Nei cinema italiani "La quinta stagione", film dalla forte dimensione ecologica
Presentato lo scorso anno in concorso alla Mostra del Cinema di Venezia, è finalmente
arrivato sugli schermi italiani "La quinta stagione", un’esperienza cinematografica
piena di suggestioni visive, in cui il tema dell’Apocalisse assume una forte dimensione
ecologica e di denuncia delle violenze operate dall’uomo contro la natura, che si
ribella silenziosa portando la società umana ai bordi della follia e della scomparsa.
Il servizio di Luca Pellegrini:
Le galline hanno
smesso di fare le uova, le mucche il latte, le api il miele, in un remoto villaggio
belga delle Ardenne. Com’era accaduto prima del diluvio, la popolazione non si fa,
all’inizio, tante domande. La vita scorre secondo le antiche tradizioni, si celebra
con rito pagano la fine dell’inverno, una stagione che è la prima dell’anno. E forse
sarà l’ultima.
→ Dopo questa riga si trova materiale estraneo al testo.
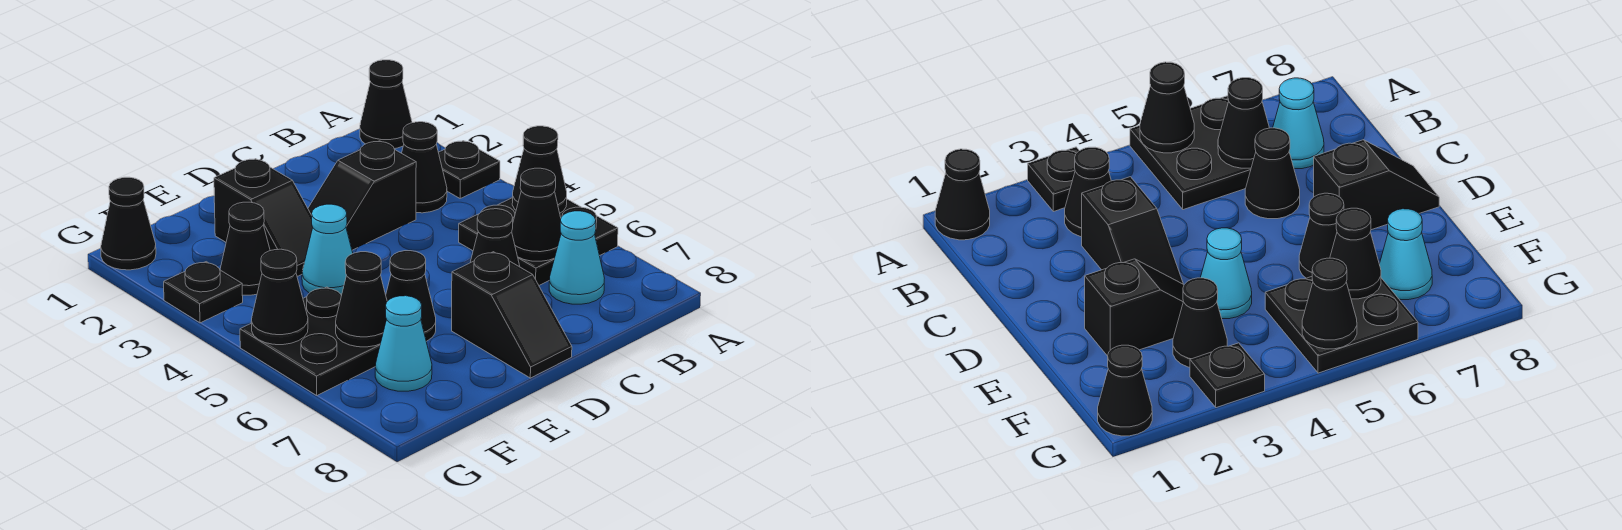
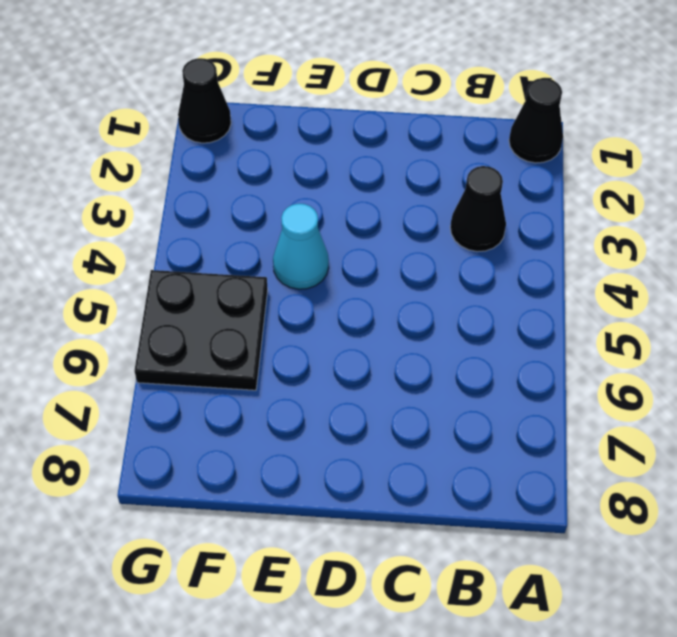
none -> black 1x1 plate [438,141,500,198]
none -> black 2x2 plate [459,198,618,285]
none -> cyan 1x1 cone [549,211,604,304]

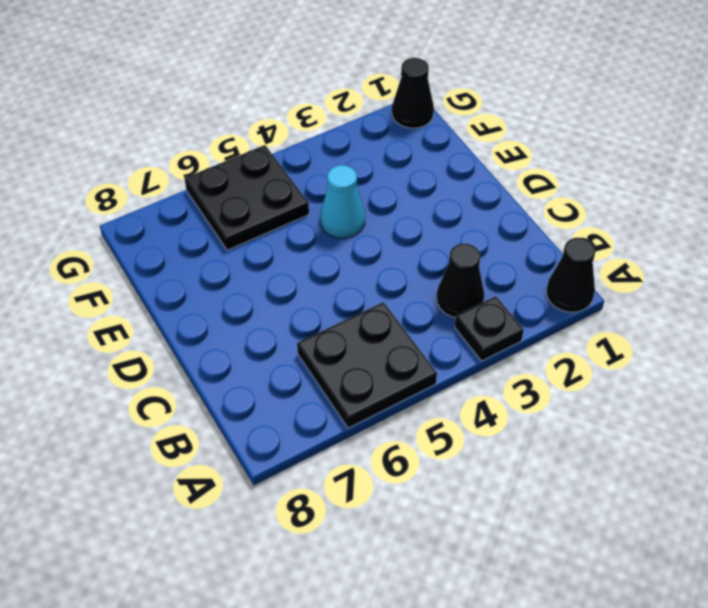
none -> cyan 1x1 cone [549,211,604,304]
none -> black 1x2 slope [308,141,416,250]
none -> black 1x1 cone [470,209,520,267]

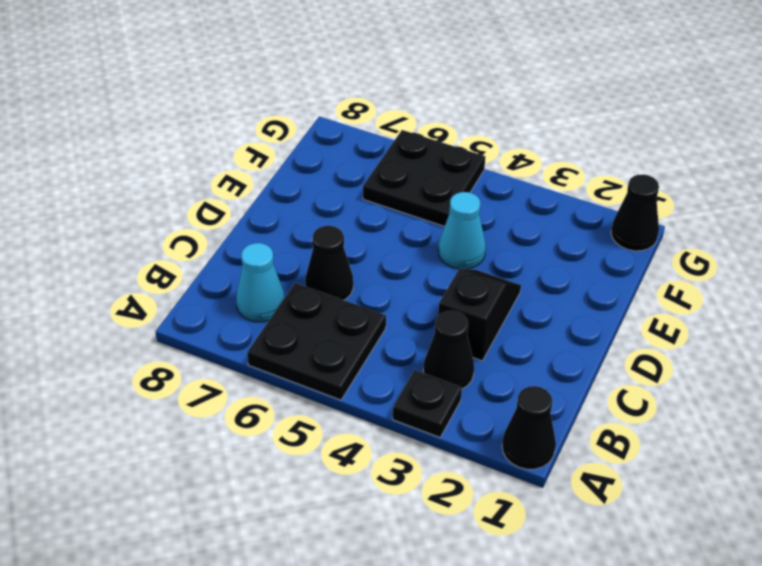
none -> black 1x2 slope [452,252,572,378]
none -> black 1x2 slope [214,159,313,276]
none -> black 1x1 cone [386,251,436,341]

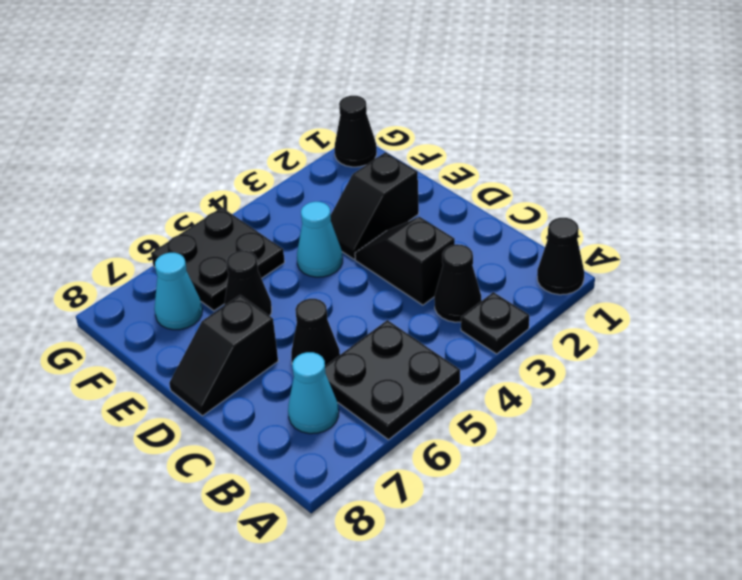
none -> black 1x1 cone [220,202,270,295]
none -> black 1x1 plate [164,262,243,323]
none -> black 1x1 cone [512,126,567,213]

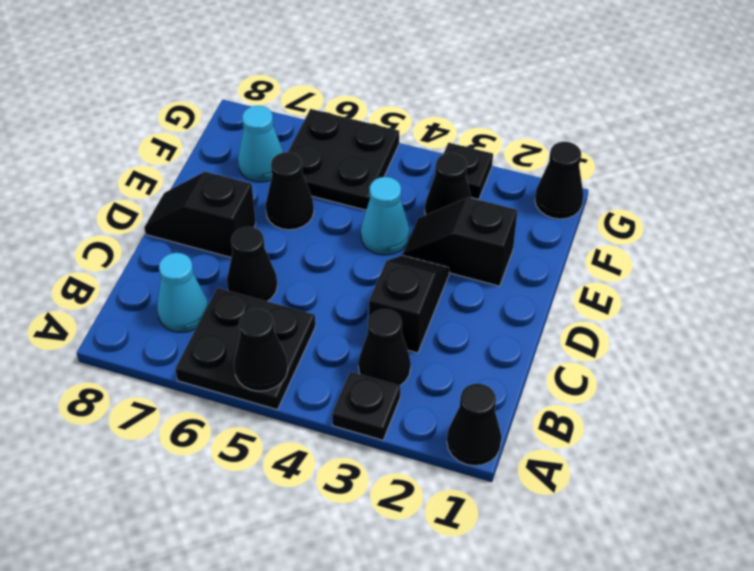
none -> black 1x1 cone [512,168,561,261]
none -> black 1x1 cone [336,252,387,347]
none -> black 1x1 cone [251,249,308,345]

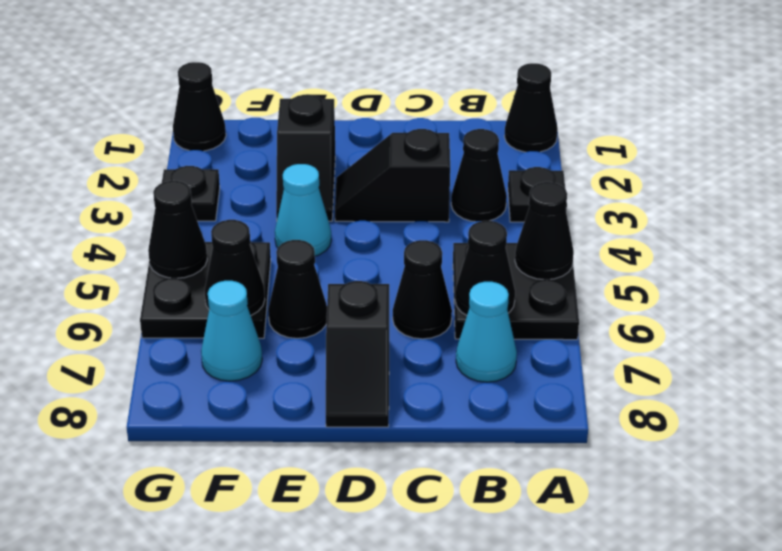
none -> black 1x1 cone [220,202,270,295]

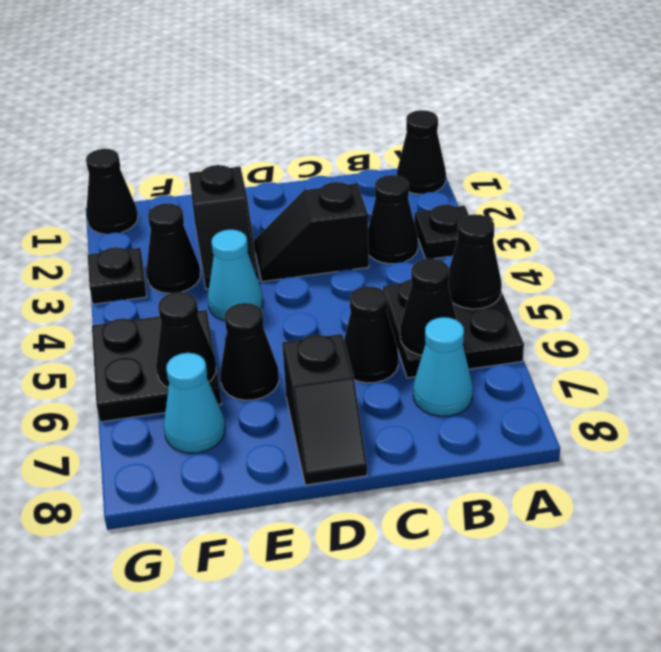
none -> black 1x1 cone [251,249,308,345]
Si ribella anche il fuoco, l’aria e l’acqua non sono più le stesse,
un albero crolla e poi un altro. Gli insetti si moltiplicano. Il cibo scarseggia.
I semi non attecchiscono più, lo fa, invece, la paura. I rapporti umani si sbriciolano,
non rimane che accarezzare gli alberi, in un panteismo terreno che esclude ogni forma
di religiosa preghiera. Peter Brosens e Jessica Woodworth, lui belga e lei americana,
non hanno voluto girare un film direttamente riconducibile all’apocalisse del pianeta,
ma come questa ipotesi di fine tragica possa creare apocalissi interiori, nelle anime
e nei corpi, quando sono alla deriva. Succederà. Si sono chiesti: “Cosa accadrebbe
se non arrivasse la primavera? Nel film la natura prende il sopravvento in segno di
protesta contro l'umanità. Questa situazione allarmante provoca l'implosione di una
comunità. Scampate al naufragio alcune anime riescono a fuggire. Il loro destino resta
ignoto”. Il loro film è discretamente arrogante, ma profondamente enigmatico e affascinante.
Rarefatto, coglie un allarmismo diffuso che è presente oggi nella società, cavalca
le ansie ecologiche. Ispirandosi molto alla pittura fiamminga per i quadri esteriori,
mentre quelli interiori sono sensibilmente scandagliati da personaggi che vengono
stravolti dagli scherzi della natura prima e dalla violenza incontenibile dell’uomo
poi, quando fa uscire il peggio di se. Infatti, lo sfaldarsi delle relazioni umane
è l’apice della sconfitta e la comunità, alla fine, ricorre a quella che i registi
chiamano “la forma di arroganza più estrema: il sacrificio umano come modo disperato
di rovesciare il cattivo presagio”. E’ avvenuto nella storia. Ma il futuro, invece,
è messo nelle mani di un adolescente solitario, concentrato nel suo gesto di carità,
mentre una famiglia di struzzi africani, sulle note possenti di Bach, invade il borgo
abbandonato, in una totale distonia della natura, nella perdita di tutte le certezze.